Lots from two troubled subdivisions could become available to bargain hunters in the coming months.
The most recent batch of county tax foreclosure lawsuits show that taxes haven't been paid on 178 lots in the Legacy and Whispering Lakes subdivisions.
They are part of the 358 properties in the foreclosure lawsuit filed by Sedgwick County, one of three expected this year. In all, the county expects to seek tax foreclosures on about 1,000 properties this year because their owners haven't paid property taxes for four years.
The dates for the three expected auctions haven't been set but could start as early as July, said Sedgwick County Treasurer Linda Kizzire.
A tax foreclosure, which is filed for failure to pay property taxes, is different from a bank foreclosure, in which a lender forecloses for failure to make payments on a loan.
Whispering Lakes, at 159th East and Harry, was developed mainly by Len Marotte and Joe Kramer.
Part of Whispering Lakes has become homes, but 89 lots, most without utilities, are listed in the county's filing.
Marotte blamed the steep drop in new home construction for the problem. They had put money into a pool, pool house and other features to boost the subdivision's attraction, but it hasn't been enough.
"We are not seeing any greater interest," he said.
Conway Bank was listed in the county's filing as having a secondary claim as lender on the project. The bank had no comment Wednesday.
The Legacy, Third Addition, at 45th South and Meridian, also has 89 lots in the filing. Legacy Bank is listed as having a secondary claim to the lots. The bank didn't return a call for comment.
Developer Rob Armstrong declined to comment.
The back taxes on the lots range from about $1,200 to $7,000 per lot.
If property owners want to sell or lenders want to foreclose on a property, they will have to pay the back taxes in order to get clear title.

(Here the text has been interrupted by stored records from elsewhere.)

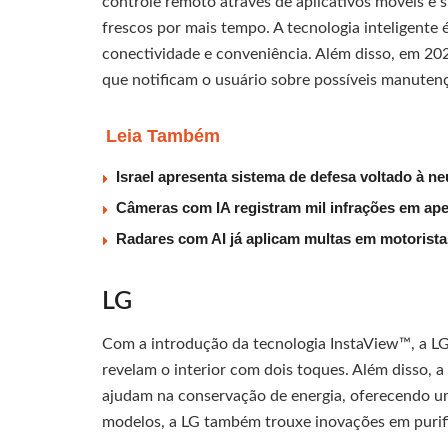
controle remoto através de aplicativos móveis e 
frescos por mais tempo. A tecnologia inteligent
conectividade e conveniência. Além disso, em 20
que notificam o usuário sobre possíveis manutençõ
Leia Também
Israel apresenta sistema de defesa voltado à n
Câmeras com IA registram mil infrações em ape
Radares com AI já aplicam multas em motorist
LG
Com a introdução da tecnologia InstaView™, a LG
revelam o interior com dois toques. Além disso, a 
ajudam na conservação de energia, oferecendo 
modelos, a LG também trouxe inovações em purific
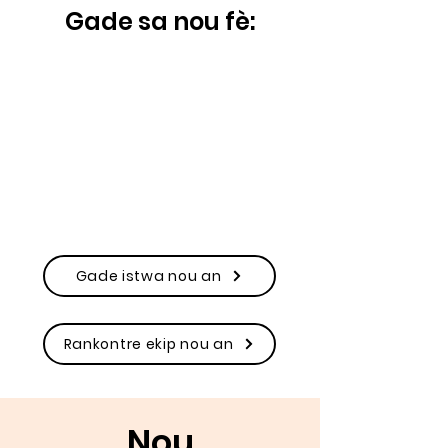
Gade sa nou fè:
Gade istwa nou an
Rankontre ekip nou an
Nou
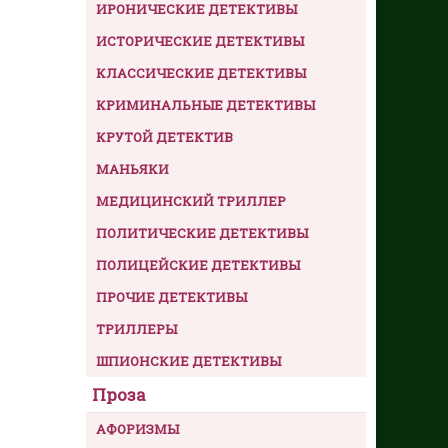
ИРОНИЧЕСКИЕ ДЕТЕКТИВЫ
ИСТОРИЧЕСКИЕ ДЕТЕКТИВЫ
КЛАССИЧЕСКИЕ ДЕТЕКТИВЫ
КРИМИНАЛЬНЫЕ ДЕТЕКТИВЫ
КРУТОЙ ДЕТЕКТИВ
МАНЬЯКИ
МЕДИЦИНСКИЙ ТРИЛЛЕР
ПОЛИТИЧЕСКИЕ ДЕТЕКТИВЫ
ПОЛИЦЕЙСКИЕ ДЕТЕКТИВЫ
ПРОЧИЕ ДЕТЕКТИВЫ
ТРИЛЛЕРЫ
ШПИОНСКИЕ ДЕТЕКТИВЫ
Проза
АФОРИЗМЫ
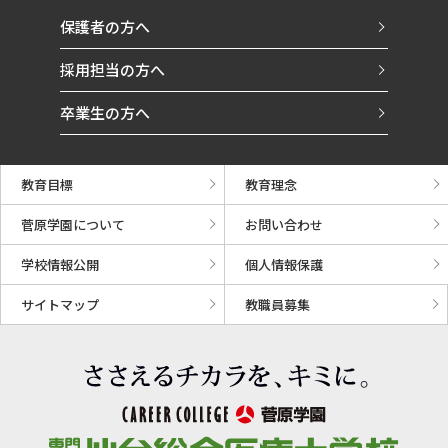
保護者の方へ
採用担当の方へ
卒業生の方へ
教育目標
教育理念
菅原学園について
お問い合わせ
学校情報公開
個人情報保護
サイトマップ
教職員募集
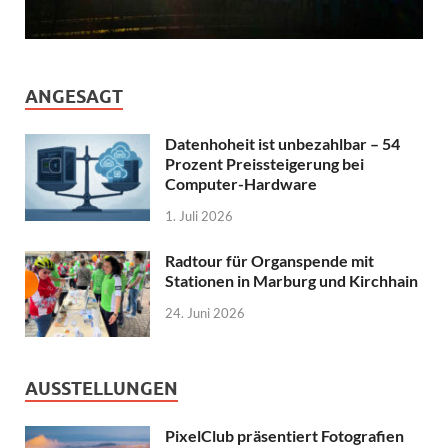
ANGESAGT
Datenhoheit ist unbezahlbar – 54
Prozent Preissteigerung bei
Computer-Hardware
1. Juli 2026
Radtour für Organspende mit
Stationen in Marburg und Kirchhain
24. Juni 2026
AUSSTELLUNGEN
PixelClub präsentiert Fotografien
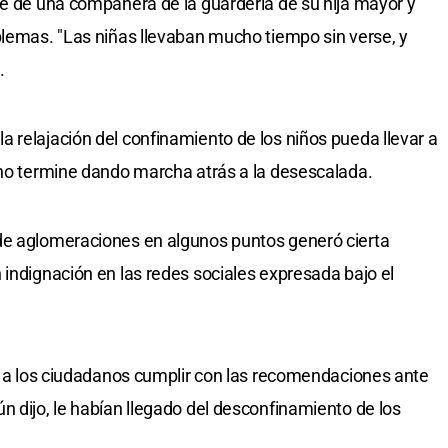
re de una compañera de la guardería de su hija mayor y
blemas. "Las niñas llevaban mucho tiempo sin verse, y
.
 relajación del confinamiento de los niños pueda llevar a
rno termine dando marcha atrás a la desescalada.
de aglomeraciones en algunos puntos generó cierta
 indignación en las redes sociales expresada bajo el
ió a los ciudadanos cumplir con las recomendaciones ante
n dijo, le habían llegado del desconfinamiento de los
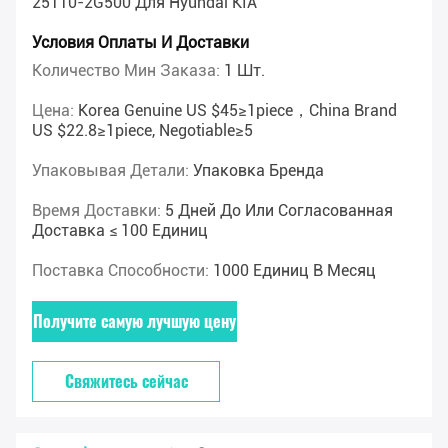
25110-2G500 Для Hyundai KIA
Условия Оплаты И Доставки
Количество Мин Заказа:
1 Шт.
Цена:
Korea Genuine US $45≥1piece，China Brand
US $22.8≥1piece, Negotiable≥5
Упаковывая Детали:
Упаковка Бренда
Время Доставки:
5 Дней До Или Согласованная
Доставка ≤ 100 Единиц
Поставка Способности:
1000 Единиц В Месяц
Получите самую лучшую цену
Свяжитесь сейчас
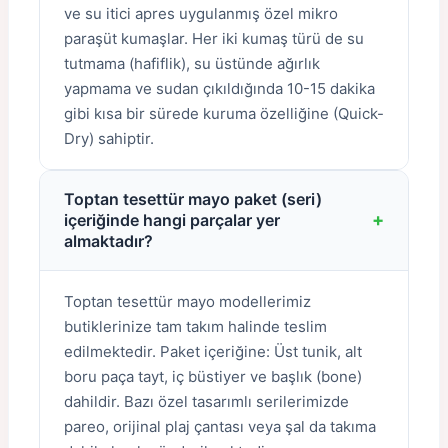
ve su itici apres uygulanmış özel mikro
paraşüt kumaşlar. Her iki kumaş türü de su
tutmama (hafiflik), su üstünde ağırlık
yapmama ve sudan çıkıldığında 10-15 dakika
gibi kısa bir sürede kuruma özelliğine (Quick-
Dry) sahiptir.
Toptan tesettür mayo paket (seri)
+
içeriğinde hangi parçalar yer
almaktadır?
Toptan tesettür mayo modellerimiz
butiklerinize tam takım halinde teslim
edilmektedir. Paket içeriğine: Üst tunik, alt
boru paça tayt, iç büstiyer ve başlık (bone)
dahildir. Bazı özel tasarımlı serilerimizde
pareo, orijinal plaj çantası veya şal da takıma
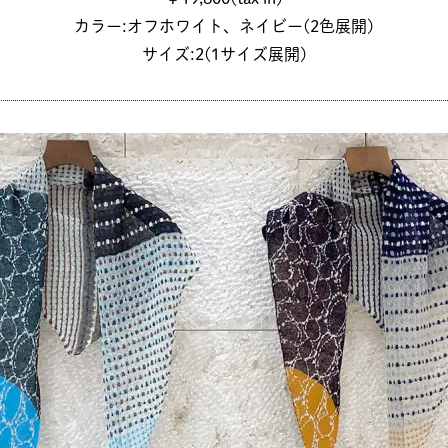
カラー:オフホワイト、ネイビー(2色展開)
サイズ:2(1サイズ展開)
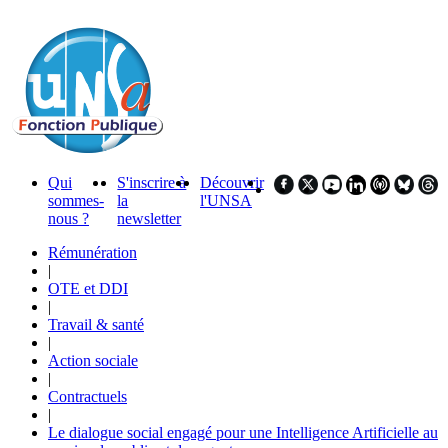
Qui
S'inscrire à
Découvrir
sommes-
la
l'UNSA
nous ?
newsletter
Rémunération
|
OTE et DDI
|
Travail & santé
|
Action sociale
|
Contractuels
|
Le dialogue social engagé pour une Intelligence Artificielle au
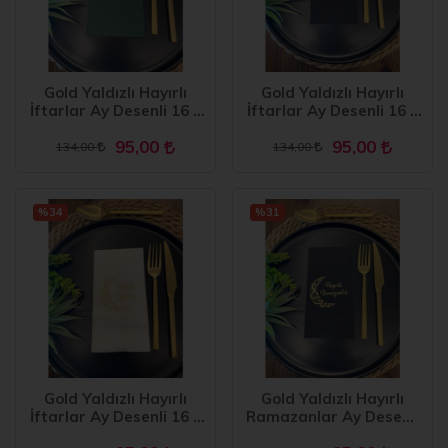
Gold Yaldızlı Hayırlı
Gold Yaldızlı Hayırlı
İftarlar Ay Desenli 16 lı
İftarlar Ay Desenli 16 lı
Yeşil Renkli Kağıt
Siyah Renkli Kağıt
95,00
95,00
Peçete
Peçete
134,00
134,00
%34
%31
Gold Yaldızlı Hayırlı
Gold Yaldızlı Hayırlı
İftarlar Ay Desenli 16 lı
Ramazanlar Ay Desenli
Beyaz Renkli Kağıt
16 lı Siyah Renkli Kağıt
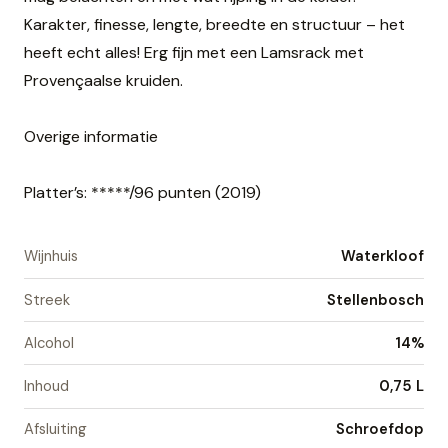
Karakter, finesse, lengte, breedte en structuur – het
heeft echt alles! Erg fijn met een Lamsrack met
Provençaalse kruiden.
Overige informatie
Platter’s: *****/96 punten (2019)
Wijnhuis
Waterkloof
Streek
Stellenbosch
Alcohol
14%
Inhoud
0,75 L
Afsluiting
Schroefdop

Typically, most properties listed in tax foreclosure lawsuits are redeemed by their owners before the sheriff's auction, Kizzire said. About 20 to 30 percent are typically sold at auction to the general public.
Buyers do not pay back taxes, but they must assume taxes and specials going forward.
The economic downturn has taken its toll. The number of delinquent properties in 2010 was up 69 percent over 2009, according to figures supplied by the Sedgwick County Treasurer's office.
Interest from the public in the county auctions has grown, Kizzire said. This year the auctions will be held at the Sedgwick County Extension Center, rather than at the courthouse as in the past.
Last year, Kizzire said, some of the lots in Bentley Estates — a subdivision in the town of Bentley originally developed by Tim Malone — went for as low as $50 a lot.
Delinquent property costs taxpayers plenty. Over the past five years, according to the Treasurer's Office, just 30 percent of the delinquent taxes and interest was recovered. That means various governments that collect property tax in Sedgwick County lost $2.8 million in taxes.